Collected data
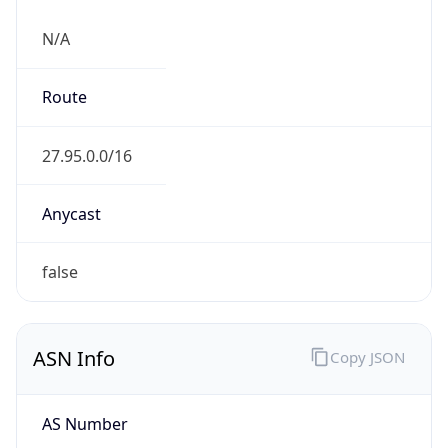
N/A
Route
27.95.0.0/16
Anycast
false
ASN Info
Copy JSON
AS Number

Task objective »
The entries above should be given again exactly, minus any pictures.

Finished task »
N/A
Route
27.95.0.0/16
Anycast
false
ASN Info
Copy JSON
AS Number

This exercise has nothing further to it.